Es gibt verschiedene Methoden, seine Träume und Gedanken wiederzugeben. Der eine malt, der andere schreibt ein Blog. Wieder andere machen Musik – oder legen Musik auf. Rob Leighton war einer von ihnen, ein Radio-DJ.

Rob Leighton
Rob Leighton im Studio des Radioschiffs Ross Revenge (Bild: Radio Caroline)
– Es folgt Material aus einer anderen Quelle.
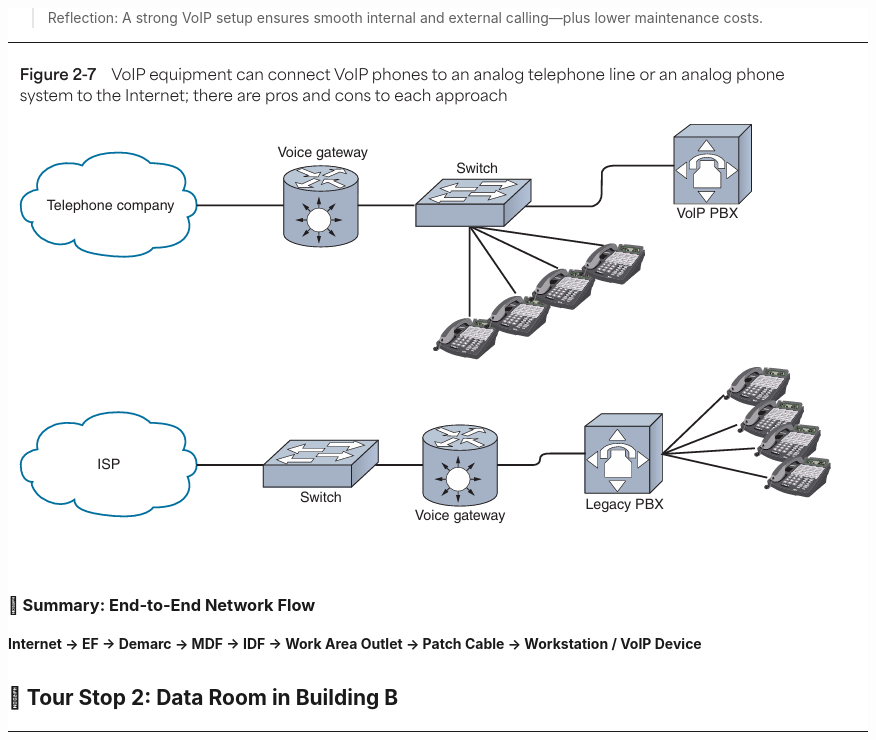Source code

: > Reflection: A strong VoIP setup ensures smooth internal and external calling—plus lower maintenance costs.
> 

---



![image.png](assets/images/2025-05-14-Components-of-Structured-Cabling/image5.png)

### **🧭 Summary: End-to-End Network Flow**

**Internet → EF → Demarc → MDF → IDF → Work Area Outlet → Patch Cable → Workstation / VoIP Device**

## **🏢 Tour Stop 2: Data Room in Building B**

---


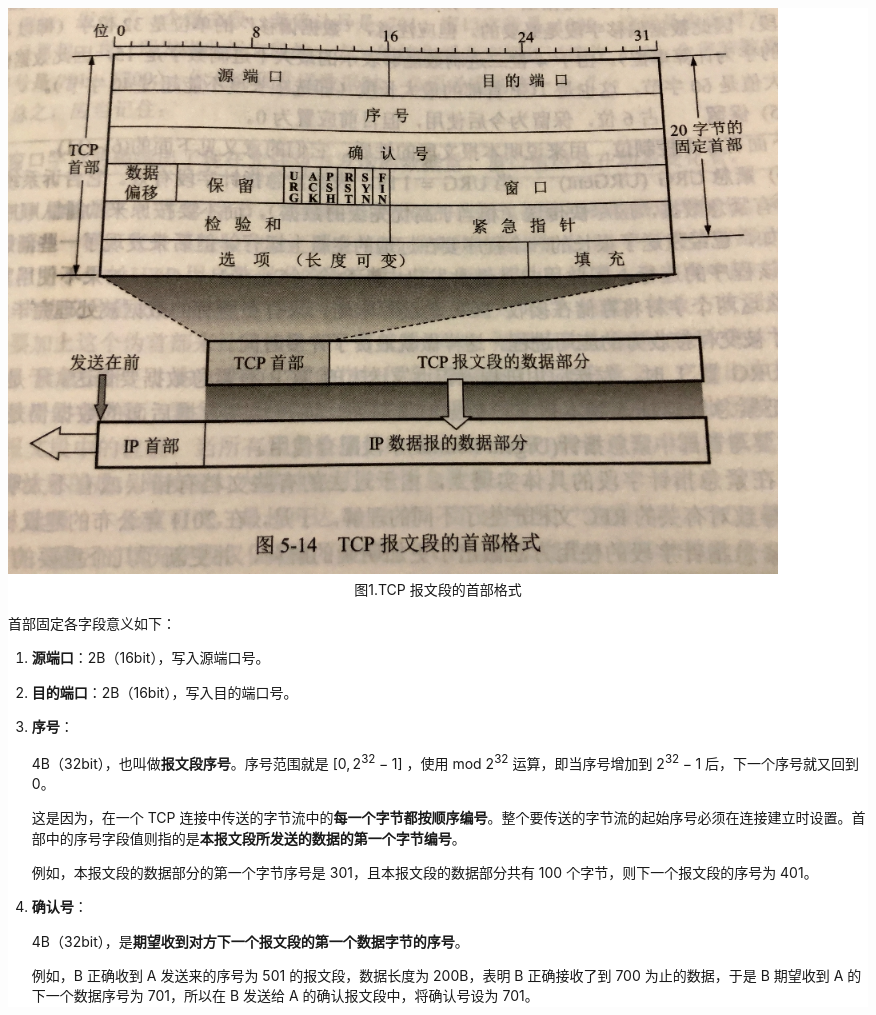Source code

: <img src="计网503-1.png" alt="计网503-1" style="zoom: 80%;" />

<center>图1.TCP 报文段的首部格式</center>

首部固定各字段意义如下：

1. **源端口**：2B（16bit），写入源端口号。

2. **目的端口**：2B（16bit），写入目的端口号。

3. **序号**：

   4B（32bit），也叫做**报文段序号**。序号范围就是 $[0,2^{32}-1]$ ，使用 mod $2^{32}$ 运算，即当序号增加到 $2^{32}-1$ 后，下一个序号就又回到 0。

   这是因为，在一个 TCP 连接中传送的字节流中的**每一个字节都按顺序编号**。整个要传送的字节流的起始序号必须在连接建立时设置。首部中的序号字段值则指的是**本报文段所发送的数据的第一个字节编号**。

   例如，本报文段的数据部分的第一个字节序号是 301，且本报文段的数据部分共有 100 个字节，则下一个报文段的序号为 401。

4. **确认号**：

   4B（32bit），是**期望收到对方下一个报文段的第一个数据字节的序号**。

   例如，B 正确收到 A 发送来的序号为 501 的报文段，数据长度为 200B，表明 B 正确接收了到 700 为止的数据，于是 B 期望收到 A 的下一个数据序号为 701，所以在 B 发送给 A 的确认报文段中，将确认号设为 701。

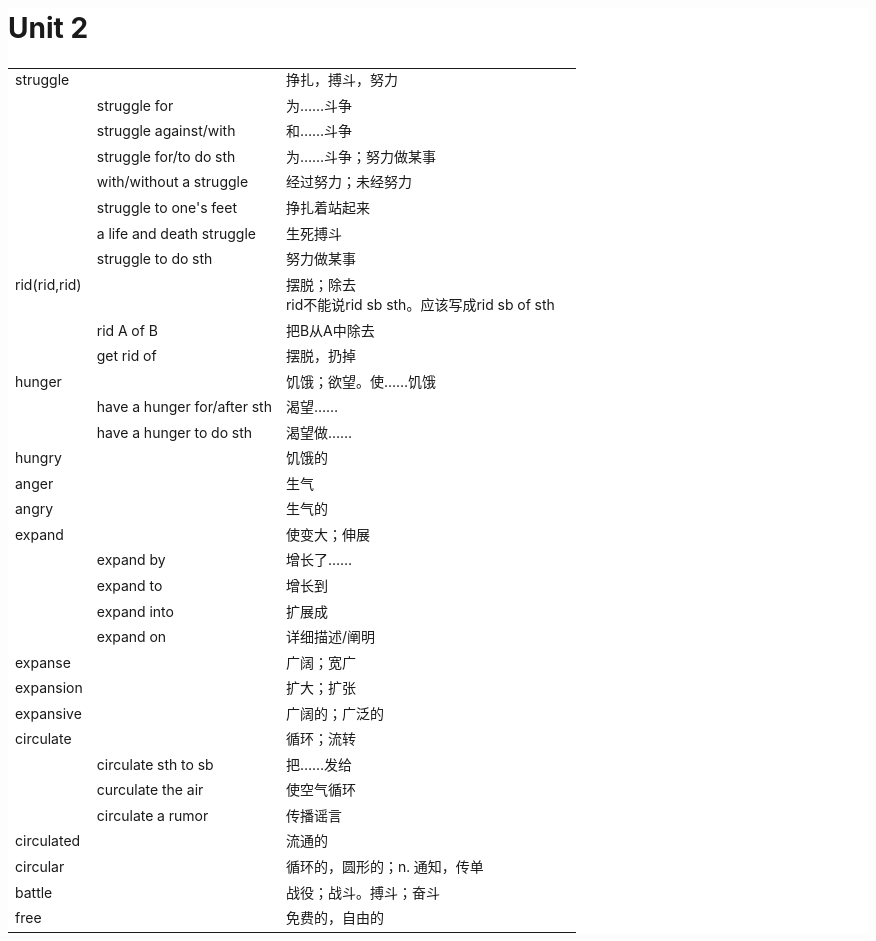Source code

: 



# Unit 2

|              |                                      |                                                            |      |
| ------------ | ------------------------------------ | ---------------------------------------------------------- | ---- |
| struggle     |                                      | 挣扎，搏斗，努力                                           |      |
|              | struggle for                         | 为……斗争                                                   |      |
|              | struggle against/with                | 和……斗争                                                   |      |
|              | struggle for/to do sth               | 为……斗争；努力做某事                                       |      |
|              | with/without a struggle              | 经过努力；未经努力                                         |      |
|              | struggle to one's feet               | 挣扎着站起来                                               |      |
|              | a life and death struggle            | 生死搏斗                                                   |      |
|              | struggle to do sth                   | 努力做某事                                                 |      |
| rid(rid,rid) |                                      | 摆脱；除去<br />rid不能说rid sb sth。应该写成rid sb of sth |      |
|              | rid A of B                          | 把B从A中除去                                               |      |
|              | get rid of                           | 摆脱，扔掉                                                 |      |
| hunger       |                                      | 饥饿；欲望。使……饥饿                                       |      |
|              | have a hunger for/after sth          | 渴望……                                                     |      |
|              | have a hunger to do sth              | 渴望做……                                                   |      |
| hungry       |                                      | 饥饿的                                                     |      |
| anger        |                                      | 生气                                                       |      |
| angry        |                                      | 生气的                                                     |      |
| expand       |                                      | 使变大；伸展                                               |      |
|              | expand by                            | 增长了……                                                   |      |
|              | expand to                            | 增长到                                                     |      |
|              | expand into                          | 扩展成                                                     |      |
|              | expand on                       | 详细描述/阐明                                              |      |
| expanse      |                                      | 广阔；宽广                                                 |      |
| expansion    |                                      | 扩大；扩张                                                 |      |
| expansive    |                                      | 广阔的；广泛的                                             |      |
| circulate    |                                      | 循环；流转                                                 |      |
|              | circulate sth to sb                  | 把……发给                                                   |      |
|              | curculate the air                    | 使空气循环                                                 |      |
|              | circulate a rumor                    | 传播谣言                                                   |      |
| circulated   |                                      | 流通的                                                     |      |
| circular     |                                      | 循环的，圆形的；n. 通知，传单                              |      |
| battle       |                                      | 战役；战斗。搏斗；奋斗                                     |      |
| free         |                                      | 免费的，自由的                                             |      |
Man kennt heute eigentlich nur noch die dauerschwätzenden Dudelfunk-Moderatoren, die zwischen Verkehrsfunk, Wetter und Werbung fürchterlich “wichtige” Gewinnspiele und Umfragen veranstalten (“Das Benzin wird teurer, das Wetter schlechter und in der Kantine gibt es heute nur Fisch, wie finden Sie das?”). Die DJs, die sich ganze Abende den Hörern und der Musik widmen, mit ihrer Zusammenstellung Geschichten erzählen und einem alte und neue Musik nahebringen, die sind selten geworden, die kennt man nur noch aus Spielfilmen.

In England gibt es sie aber noch. Sie begannen ihre Laufbahn meist auf Piratensendern auf Schiffen, John Peels “Perfumed Garden” war eine berühmte Sendung und begründete seine jahrelange Karriere als Entdecker unbekannter Musik.